国内には数多くの素晴らしい宿があり、その幾つかは家族経営で慎ましく、大きく絢爛なホテルと違ってあまり宣伝を目にする事もなかったりします。この日に宿泊した宿は会社の人間に紹介を受けた場所で、日本一の高さを誇るあべのハルカスの足元に、こんな場所が残っているのかと驚いた場所でした。
天王寺駅北側。この辺りは大阪の大空襲の時に被災を間逃れた地区で、駅を道路1本挟んである天王寺駅前阪和商店街はまるで映画のセットの佇まい残す場所でした。宿の方曰く、昼は乾物屋、夕方からは飲み屋が多いとか。
宿の入口が分かりにくいとは聞いていましたが、本当に分からず通り過ぎてしまった。上の写真に映る手前から2軒目レディスショップと次の黒い商店(能勢茶舗)の間にその細い路地がありました。ここまで駅から3分ほどと駅よりのアクセスは抜群です。
その路地を入ったところです。暗く、この先に今晩の寝床がなければ決して足を踏み入れないであろうろう感じ。写真中央に宿の看板が煌々と照らされています。
この日の宿・ 葆光荘(ほこうそう)の入口に到着しました。見上げると宿の建物の向こうに聳えるは地上300m、60階建てのあべのハルカス。凄い光景だなと思わず魅入ってしまいます。

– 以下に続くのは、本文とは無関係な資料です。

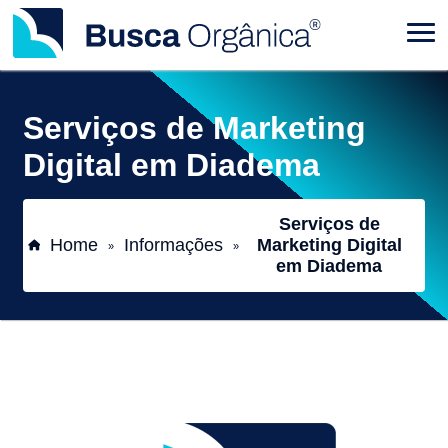
Serviços de Marketing
Digital em Diadema
Serviços de
Home
Informações
Marketing Digital
»
»
em Diadema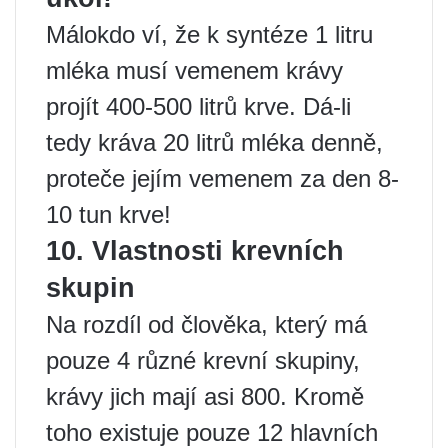
Málokdo ví, že k syntéze 1 litru
mléka musí vemenem krávy
projít 400-500 litrů krve. Dá-li
tedy kráva 20 litrů mléka denně,
proteče jejím vemenem za den 8-
10 tun krve!
10. Vlastnosti krevních
skupin
Na rozdíl od člověka, který má
pouze 4 různé krevní skupiny,
krávy jich mají asi 800. Kromě
toho existuje pouze 12 hlavních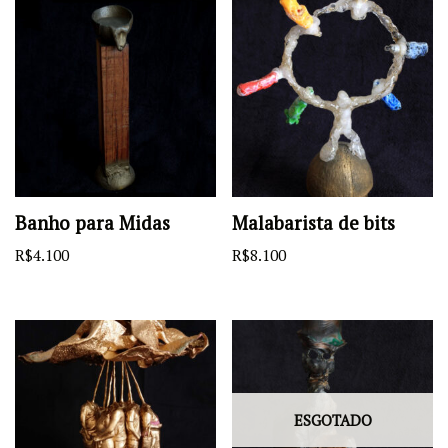
Banho para Midas
Malabarista de bits
R$
4.100
R$
8.100
ESGOTADO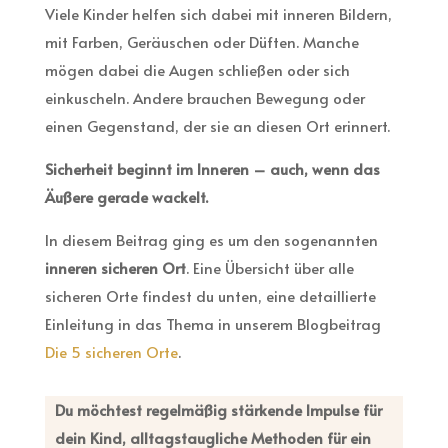
Viele Kinder helfen sich dabei mit inneren Bildern,
mit Farben, Geräuschen oder Düften. Manche
mögen dabei die Augen schließen oder sich
einkuscheln. Andere brauchen Bewegung oder
einen Gegenstand, der sie an diesen Ort erinnert.
Sicherheit beginnt im Inneren – auch, wenn das
Äußere gerade wackelt.
In diesem Beitrag ging es um den sogenannten
inneren sicheren Ort
. Eine Übersicht über alle
sicheren Orte findest du unten, eine detaillierte
Einleitung in das Thema in unserem Blogbeitrag
Die 5 sicheren Orte
.
Du möchtest regelmäßig stärkende Impulse für
dein Kind, alltagstaugliche Methoden für ein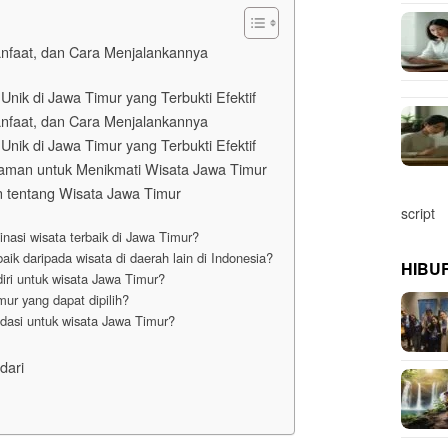
anfaat, dan Cara Menjalankannya
nik di Jawa Timur yang Terbukti Efektif
anfaat, dan Cara Menjalankannya
nik di Jawa Timur yang Terbukti Efektif
alaman untuk Menikmati Wisata Jawa Timur
n tentang Wisata Jawa Timur
script
asi wisata terbaik di Jawa Timur?
ik daripada wisata di daerah lain di Indonesia?
HIBU
ri untuk wisata Jawa Timur?
ur yang dapat dipilih?
asi untuk wisata Jawa Timur?
dari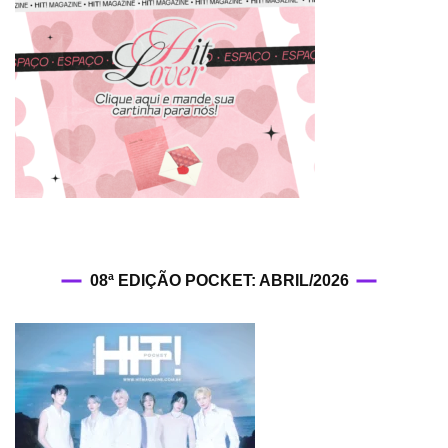
08ª EDIÇÃO POCKET: ABRIL/2026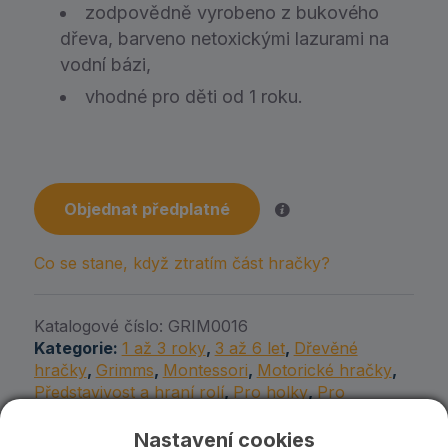
zodpovědně vyrobeno z bukového
dřeva, barveno netoxickými lazurami na
vodní bázi,
vhodné pro děti od 1 roku.
Objednat předplatné
Co se stane, když ztratím část hračky?
Katalogové číslo:
GRIM0016
Kategorie:
1 až 3 roky
,
3 až 6 let
,
Dřevěné
hračky
,
Grimms
,
Montessori
,
Motorické hračky
,
Představivost a hraní rolí
,
Pro holky
,
Pro
každého
,
Pro kluky
,
Puzzle, skládačky a hry
Nastavení cookies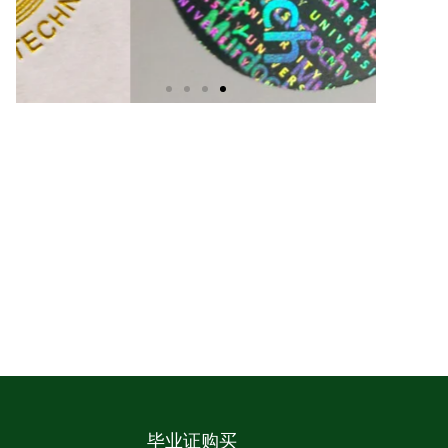
毕业证购买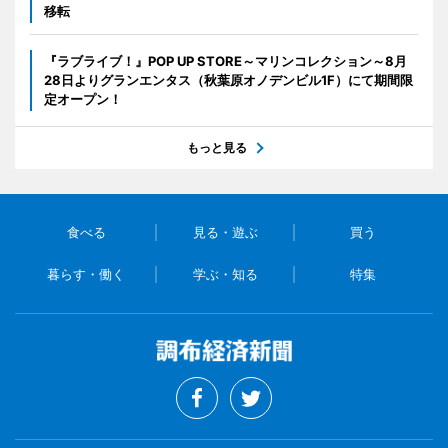
移転
『ラブライブ！』POP UP STORE～マリンコレクション～8月
28日よりグランエンタス（秋葉原オノデンビル1F）にて期間限
定オープン！
もっと見る
食べる
見る・遊ぶ
買う
暮らす・働く
学ぶ・知る
特集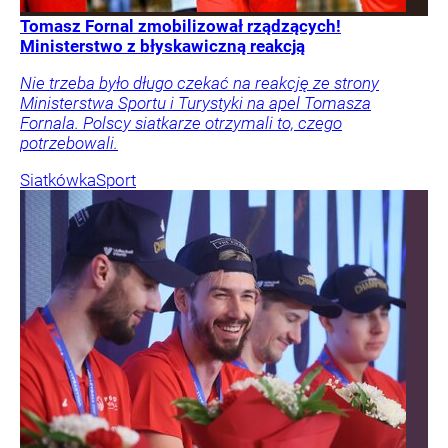
Tomasz Fornal zmobilizował rządzących!
Ministerstwo z błyskawiczną reakcją
Nie trzeba było długo czekać na reakcję ze strony
Ministerstwa Sportu i Turystyki na apel Tomasza
Fornala. Polscy siatkarze otrzymali to, czego
potrzebowali.
Siatkówka
Sport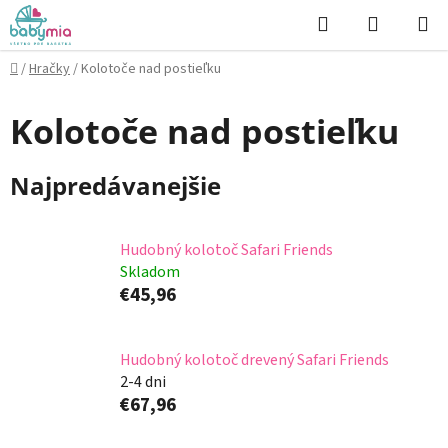
Prejsť
Hľadať
NÁKUP
na
KOŠÍK
obsah
Domov
/
Hračky
/
Kolotoče nad postieľku
Kolotoče nad postieľku
Najpredávanejšie
Hudobný kolotoč Safari Friends
Skladom
€45,96
Hudobný kolotoč drevený Safari Friends
2-4 dni
€67,96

視線を地上に戻すと、棟門の入口にえんじに白抜きの暖簾。葆光荘の葆光という言葉はあまり聞かないと思い後日調べてみると、中国の戦国時代の思想家、道教の始祖のひとり荘子の著書「荘子」にまで遡り、包み隠しても、漏れ光る叡智の意だとか。
暖簾を潜ると宿入口へ向かう通路となり、とても大都会の真ん中とは思えない落ち着いた雰囲気。身を屈めなくては入れない木戸を潜ると玄関前に到着。
玄関口には誰もおらずでしたが、福助人形がお出迎え。玄関に並ぶ靴の数から見ても、かなりの客数で賑わっているようです。築130年を越える家屋にも関わらず、内装がとても綺麗さにまず驚きました。
和室10畳の中庭に面した部屋に案内を受けました。普段は金額の事はブログには書かないようにしているのですが、今回の宿泊費は片泊まりで7,000円未満です! 昨今の外国人旅行者を含む、宿泊需要の急増でホテル不足叫ばれる大阪中心部にて、中庭付きでこの値段…。ベッドだけで寝るだけの宿泊特化型ホテルに泊まるのが阿呆らしく思えてしまいます。
この旅館には共有スペース(ラウンジ)があると聞き、部屋に荷物を置いて探索開始しました。2階からラウンジが見える場所があったので入ってみることに。
ラウンジ上部には高い天井に張り巡らされた無数の梁が目の前に。スマホの写真ではその迫力が伝えられないのが残念なほどに立派です。
2階からラウンジ部分を見下ろすと、特徴的な大きなランプシェードが3つ。その向こうには宿泊したゲストの記念写真が飾られています。このあたりは旅館と言うよりはゲストハウスのような感じを受けました。朝食は此処が会場となるそうです。
2階部分中に入ると畳敷きに漫画本が沢山。もし漫画好きな人であれば、ラウンジ内にある自動販売機でビールを買ってきて、この小部屋に籠ってしまいそうな空間です。
1階の通路を奥に歩いていくと風呂場に出ました。この日は難波まで食事に出かける予定があり、取り敢えずどんなところかを下見に来ました。
浴室(男湯)はこんな感じ。宿泊先で汗を流し、足を伸ばして湯に浸かれるのが素晴らしい。大都市での宿泊ですので、温泉でなくとも浴室が利用できるだけでも御の字です。
翌朝、朝食を頂きに午前7時にラウンジへやって来ました。見上げると圧巻の光景。この大屋根の建物は阪神大震災でもびくともせずだったそうです。
翌朝ラウンジに入ると盛りだくさんの朝食が用意されており、 席に着くと年配の女性が配膳してくれました。天井の梁を見て、机に目を戻してを繰り返しながら食事を頂きました。
建物内をキョロキョロして発見した大屋根の大黒柱です。この柱が130年を支えきてきたのでしょう。
天王寺駅から最短1分、部屋は広く、風呂も綺麗で、朝食も美味しい家族経営の落ち着いた宿。最近泊まり歩いている旅籠ような古い旅館は、現亭主の代で店じまいという場所が多く残念に感じる事が多々あります。葆光荘は宿泊客も多く、もしかすると現在ランドセルを背負っているお子さんが跡を継いでくれるかもと、未来が感じられる良い宿でした。